[GIVEN INFORMATION Boundary: Start]
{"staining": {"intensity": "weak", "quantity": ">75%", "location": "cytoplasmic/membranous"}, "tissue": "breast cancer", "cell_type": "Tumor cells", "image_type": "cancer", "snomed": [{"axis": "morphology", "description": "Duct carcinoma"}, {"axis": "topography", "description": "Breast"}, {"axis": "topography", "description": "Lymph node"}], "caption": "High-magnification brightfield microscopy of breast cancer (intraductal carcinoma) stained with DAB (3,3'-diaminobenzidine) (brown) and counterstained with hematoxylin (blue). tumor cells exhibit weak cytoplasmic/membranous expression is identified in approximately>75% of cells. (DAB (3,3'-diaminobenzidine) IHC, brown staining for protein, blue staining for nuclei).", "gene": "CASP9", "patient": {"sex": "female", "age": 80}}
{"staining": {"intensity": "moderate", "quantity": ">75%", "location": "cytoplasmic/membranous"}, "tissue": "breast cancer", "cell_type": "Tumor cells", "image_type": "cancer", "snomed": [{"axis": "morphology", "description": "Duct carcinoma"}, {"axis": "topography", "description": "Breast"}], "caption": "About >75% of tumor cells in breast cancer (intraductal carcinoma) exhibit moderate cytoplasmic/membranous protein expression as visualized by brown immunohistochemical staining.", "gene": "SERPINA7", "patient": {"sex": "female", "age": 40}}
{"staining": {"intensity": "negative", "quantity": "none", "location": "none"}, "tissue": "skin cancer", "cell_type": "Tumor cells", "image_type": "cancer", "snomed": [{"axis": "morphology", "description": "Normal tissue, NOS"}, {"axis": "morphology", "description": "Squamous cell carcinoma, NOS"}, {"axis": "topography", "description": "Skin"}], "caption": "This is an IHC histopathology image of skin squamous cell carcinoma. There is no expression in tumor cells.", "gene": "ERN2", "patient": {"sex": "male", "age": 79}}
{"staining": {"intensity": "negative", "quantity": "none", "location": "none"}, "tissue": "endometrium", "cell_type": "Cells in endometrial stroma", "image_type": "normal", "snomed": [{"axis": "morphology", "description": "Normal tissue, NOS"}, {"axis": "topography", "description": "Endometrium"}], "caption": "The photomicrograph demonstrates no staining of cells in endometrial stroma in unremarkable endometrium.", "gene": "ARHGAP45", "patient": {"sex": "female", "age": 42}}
[GIVEN INFORMATION Boundary: End]
→ EXERCISE DESCRIPTION
Give back the material above exactly as it was given.

→ EXPECTED ANSWER
{"staining": {"intensity": "weak", "quantity": ">75%", "location": "cytoplasmic/membranous"}, "tissue": "breast cancer", "cell_type": "Tumor cells", "image_type": "cancer", "snomed": [{"axis": "morphology", "description": "Duct carcinoma"}, {"axis": "topography", "description": "Breast"}, {"axis": "topography", "description": "Lymph node"}], "caption": "High-magnification brightfield microscopy of breast cancer (intraductal carcinoma) stained with DAB (3,3'-diaminobenzidine) (brown) and counterstained with hematoxylin (blue). tumor cells exhibit weak cytoplasmic/membranous expression is identified in approximately>75% of cells. (DAB (3,3'-diaminobenzidine) IHC, brown staining for protein, blue staining for nuclei).", "gene": "CASP9", "patient": {"sex": "female", "age": 80}}
{"staining": {"intensity": "moderate", "quantity": ">75%", "location": "cytoplasmic/membranous"}, "tissue": "breast cancer", "cell_type": "Tumor cells", "image_type": "cancer", "snomed": [{"axis": "morphology", "description": "Duct carcinoma"}, {"axis": "topography", "description": "Breast"}], "caption": "About >75% of tumor cells in breast cancer (intraductal carcinoma) exhibit moderate cytoplasmic/membranous protein expression as visualized by brown immunohistochemical staining.", "gene": "SERPINA7", "patient": {"sex": "female", "age": 40}}
{"staining": {"intensity": "negative", "quantity": "none", "location": "none"}, "tissue": "skin cancer", "cell_type": "Tumor cells", "image_type": "cancer", "snomed": [{"axis": "morphology", "description": "Normal tissue, NOS"}, {"axis": "morphology", "description": "Squamous cell carcinoma, NOS"}, {"axis": "topography", "description": "Skin"}], "caption": "This is an IHC histopathology image of skin squamous cell carcinoma. There is no expression in tumor cells.", "gene": "ERN2", "patient": {"sex": "male", "age": 79}}
{"staining": {"intensity": "negative", "quantity": "none", "location": "none"}, "tissue": "endometrium", "cell_type": "Cells in endometrial stroma", "image_type": "normal", "snomed": [{"axis": "morphology", "description": "Normal tissue, NOS"}, {"axis": "topography", "description": "Endometrium"}], "caption": "The photomicrograph demonstrates no staining of cells in endometrial stroma in unremarkable endometrium.", "gene": "ARHGAP45", "patient": {"sex": "female", "age": 42}}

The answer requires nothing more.